*Exercise description*
Gather, from the data below, each line in which the word "death" occurs.

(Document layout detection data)
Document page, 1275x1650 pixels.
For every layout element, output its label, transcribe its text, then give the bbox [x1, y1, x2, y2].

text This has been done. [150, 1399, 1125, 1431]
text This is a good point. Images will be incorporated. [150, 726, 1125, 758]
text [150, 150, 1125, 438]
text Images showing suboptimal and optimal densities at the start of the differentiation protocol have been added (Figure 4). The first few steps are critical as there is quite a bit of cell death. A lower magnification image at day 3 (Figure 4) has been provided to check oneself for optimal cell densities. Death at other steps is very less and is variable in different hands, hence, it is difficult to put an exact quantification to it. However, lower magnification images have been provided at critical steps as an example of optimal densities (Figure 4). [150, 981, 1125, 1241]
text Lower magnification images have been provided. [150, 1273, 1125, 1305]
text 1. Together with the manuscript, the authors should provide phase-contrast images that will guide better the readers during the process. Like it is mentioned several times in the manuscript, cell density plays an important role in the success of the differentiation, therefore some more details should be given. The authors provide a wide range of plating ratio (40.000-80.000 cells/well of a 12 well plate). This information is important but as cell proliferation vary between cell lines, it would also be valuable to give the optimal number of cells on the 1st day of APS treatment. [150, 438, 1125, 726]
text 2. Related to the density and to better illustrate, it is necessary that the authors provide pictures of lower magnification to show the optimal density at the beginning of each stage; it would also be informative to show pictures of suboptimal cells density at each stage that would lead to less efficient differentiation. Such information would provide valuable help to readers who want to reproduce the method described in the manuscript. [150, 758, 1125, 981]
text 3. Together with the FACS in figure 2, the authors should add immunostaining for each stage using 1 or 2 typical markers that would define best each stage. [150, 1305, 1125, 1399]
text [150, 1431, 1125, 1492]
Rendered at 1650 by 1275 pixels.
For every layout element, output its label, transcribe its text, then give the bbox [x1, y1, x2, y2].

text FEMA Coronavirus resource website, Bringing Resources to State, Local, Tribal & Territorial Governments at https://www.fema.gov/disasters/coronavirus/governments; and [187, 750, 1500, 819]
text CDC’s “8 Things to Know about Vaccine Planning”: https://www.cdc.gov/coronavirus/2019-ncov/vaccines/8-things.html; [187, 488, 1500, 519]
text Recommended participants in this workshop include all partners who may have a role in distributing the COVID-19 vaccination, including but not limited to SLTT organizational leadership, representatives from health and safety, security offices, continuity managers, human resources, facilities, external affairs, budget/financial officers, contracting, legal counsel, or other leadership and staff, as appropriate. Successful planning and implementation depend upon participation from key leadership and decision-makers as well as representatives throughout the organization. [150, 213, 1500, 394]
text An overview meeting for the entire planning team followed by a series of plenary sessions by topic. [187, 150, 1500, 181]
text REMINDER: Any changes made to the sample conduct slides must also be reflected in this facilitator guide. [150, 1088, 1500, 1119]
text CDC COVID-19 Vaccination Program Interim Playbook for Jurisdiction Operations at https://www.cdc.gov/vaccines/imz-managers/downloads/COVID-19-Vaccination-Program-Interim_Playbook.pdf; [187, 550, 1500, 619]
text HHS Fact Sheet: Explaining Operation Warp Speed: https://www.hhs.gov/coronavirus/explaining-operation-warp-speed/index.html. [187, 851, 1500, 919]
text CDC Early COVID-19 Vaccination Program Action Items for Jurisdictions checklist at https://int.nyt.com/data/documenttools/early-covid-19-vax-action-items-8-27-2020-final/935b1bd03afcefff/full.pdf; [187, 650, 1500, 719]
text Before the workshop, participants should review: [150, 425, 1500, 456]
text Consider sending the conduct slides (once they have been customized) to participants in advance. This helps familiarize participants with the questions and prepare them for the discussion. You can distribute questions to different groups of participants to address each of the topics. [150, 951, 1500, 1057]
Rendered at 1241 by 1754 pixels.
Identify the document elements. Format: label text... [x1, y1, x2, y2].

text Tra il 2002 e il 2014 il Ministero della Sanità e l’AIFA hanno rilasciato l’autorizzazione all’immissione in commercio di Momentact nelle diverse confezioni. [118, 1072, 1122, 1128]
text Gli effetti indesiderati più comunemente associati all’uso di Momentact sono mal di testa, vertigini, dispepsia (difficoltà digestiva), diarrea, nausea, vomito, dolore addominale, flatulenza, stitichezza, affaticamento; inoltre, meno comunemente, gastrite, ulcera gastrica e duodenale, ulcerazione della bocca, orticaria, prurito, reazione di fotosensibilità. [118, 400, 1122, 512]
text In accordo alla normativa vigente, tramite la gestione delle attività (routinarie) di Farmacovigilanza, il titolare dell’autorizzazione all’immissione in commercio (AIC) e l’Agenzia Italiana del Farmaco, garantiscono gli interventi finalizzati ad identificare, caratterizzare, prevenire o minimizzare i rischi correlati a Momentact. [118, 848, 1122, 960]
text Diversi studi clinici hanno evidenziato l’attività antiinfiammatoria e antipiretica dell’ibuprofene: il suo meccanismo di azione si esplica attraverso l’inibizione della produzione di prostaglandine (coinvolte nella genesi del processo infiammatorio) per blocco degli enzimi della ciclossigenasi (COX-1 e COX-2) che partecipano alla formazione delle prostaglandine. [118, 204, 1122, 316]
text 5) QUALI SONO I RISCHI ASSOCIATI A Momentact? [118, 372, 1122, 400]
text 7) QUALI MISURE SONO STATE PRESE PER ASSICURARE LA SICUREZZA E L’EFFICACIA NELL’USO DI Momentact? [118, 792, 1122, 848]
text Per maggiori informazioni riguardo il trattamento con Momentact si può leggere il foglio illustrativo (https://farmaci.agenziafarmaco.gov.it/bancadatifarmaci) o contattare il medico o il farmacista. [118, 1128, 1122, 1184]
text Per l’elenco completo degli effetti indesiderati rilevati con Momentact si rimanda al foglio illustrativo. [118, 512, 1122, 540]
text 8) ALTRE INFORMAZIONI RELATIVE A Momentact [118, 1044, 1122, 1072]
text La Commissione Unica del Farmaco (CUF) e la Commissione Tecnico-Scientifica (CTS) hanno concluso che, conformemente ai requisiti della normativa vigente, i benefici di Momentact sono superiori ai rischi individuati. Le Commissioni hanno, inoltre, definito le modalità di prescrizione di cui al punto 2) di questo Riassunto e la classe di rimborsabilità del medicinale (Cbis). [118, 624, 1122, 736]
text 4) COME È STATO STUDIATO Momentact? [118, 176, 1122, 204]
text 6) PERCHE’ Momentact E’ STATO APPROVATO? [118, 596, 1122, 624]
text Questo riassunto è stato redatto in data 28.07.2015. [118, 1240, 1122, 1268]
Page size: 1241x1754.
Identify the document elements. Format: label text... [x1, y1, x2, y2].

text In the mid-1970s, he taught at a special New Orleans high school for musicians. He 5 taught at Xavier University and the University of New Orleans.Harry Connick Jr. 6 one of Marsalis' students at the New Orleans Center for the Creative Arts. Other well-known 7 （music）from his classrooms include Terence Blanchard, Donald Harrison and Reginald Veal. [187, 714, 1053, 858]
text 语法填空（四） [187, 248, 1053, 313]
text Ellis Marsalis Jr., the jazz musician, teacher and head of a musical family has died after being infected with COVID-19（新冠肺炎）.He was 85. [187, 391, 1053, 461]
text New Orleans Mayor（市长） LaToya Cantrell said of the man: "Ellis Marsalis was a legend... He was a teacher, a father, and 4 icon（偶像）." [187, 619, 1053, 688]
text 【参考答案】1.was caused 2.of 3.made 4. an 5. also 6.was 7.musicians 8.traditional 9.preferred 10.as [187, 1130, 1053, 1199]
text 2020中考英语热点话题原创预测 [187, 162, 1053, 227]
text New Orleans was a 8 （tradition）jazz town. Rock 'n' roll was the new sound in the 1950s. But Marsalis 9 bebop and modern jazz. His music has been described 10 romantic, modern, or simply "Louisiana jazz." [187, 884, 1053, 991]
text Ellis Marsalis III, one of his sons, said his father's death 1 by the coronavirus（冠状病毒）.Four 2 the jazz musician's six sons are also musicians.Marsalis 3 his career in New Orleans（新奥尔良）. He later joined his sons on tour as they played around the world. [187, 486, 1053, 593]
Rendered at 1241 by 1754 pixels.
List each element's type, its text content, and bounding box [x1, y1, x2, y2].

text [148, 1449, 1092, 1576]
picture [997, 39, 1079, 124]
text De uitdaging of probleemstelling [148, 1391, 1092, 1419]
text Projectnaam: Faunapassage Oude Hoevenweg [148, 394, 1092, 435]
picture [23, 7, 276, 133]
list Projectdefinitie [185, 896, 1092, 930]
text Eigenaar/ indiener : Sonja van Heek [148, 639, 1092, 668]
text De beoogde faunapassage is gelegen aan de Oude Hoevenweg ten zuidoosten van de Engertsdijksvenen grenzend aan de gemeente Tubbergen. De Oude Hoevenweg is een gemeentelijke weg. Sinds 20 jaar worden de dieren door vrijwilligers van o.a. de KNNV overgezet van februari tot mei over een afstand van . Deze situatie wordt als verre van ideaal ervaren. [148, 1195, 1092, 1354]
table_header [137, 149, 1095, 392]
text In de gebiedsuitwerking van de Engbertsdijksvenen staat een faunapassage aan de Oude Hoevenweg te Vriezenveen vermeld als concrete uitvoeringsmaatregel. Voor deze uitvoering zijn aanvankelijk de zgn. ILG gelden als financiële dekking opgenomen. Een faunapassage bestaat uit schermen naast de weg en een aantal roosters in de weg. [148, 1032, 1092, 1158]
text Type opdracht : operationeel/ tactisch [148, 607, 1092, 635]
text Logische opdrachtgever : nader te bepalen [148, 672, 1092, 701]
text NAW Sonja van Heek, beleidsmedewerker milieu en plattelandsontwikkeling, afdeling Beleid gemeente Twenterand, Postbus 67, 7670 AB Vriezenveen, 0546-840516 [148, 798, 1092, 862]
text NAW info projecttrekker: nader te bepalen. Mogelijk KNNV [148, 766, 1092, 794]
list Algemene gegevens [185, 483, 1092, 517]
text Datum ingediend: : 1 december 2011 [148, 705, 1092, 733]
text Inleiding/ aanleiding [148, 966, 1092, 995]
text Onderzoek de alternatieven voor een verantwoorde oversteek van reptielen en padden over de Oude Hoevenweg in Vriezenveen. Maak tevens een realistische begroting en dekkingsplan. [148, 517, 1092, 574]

*Exercise response*
text Images showing suboptimal and optimal densities at the start of the differentiation protocol have been added (Figure 4). The first few steps are critical as there is quite a bit of cell death. A lower magnification image at day 3 (Figure 4) has been provided to check oneself for optimal cell densities. Death at other steps is very less and is variable in different hands, hence, it is difficult to put an exact quantification to it. However, lower magnification images have been provided at critical steps as an example of optimal densities (Figure 4). [150, 981, 1125, 1241]
text Ellis Marsalis III, one of his sons, said his father's death 1 by the coronavirus（冠状病毒）.Four 2 the jazz musician's six sons are also musicians.Marsalis 3 his career in New Orleans（新奥尔良）. He later joined his sons on tour as they played around the world. [187, 486, 1053, 593]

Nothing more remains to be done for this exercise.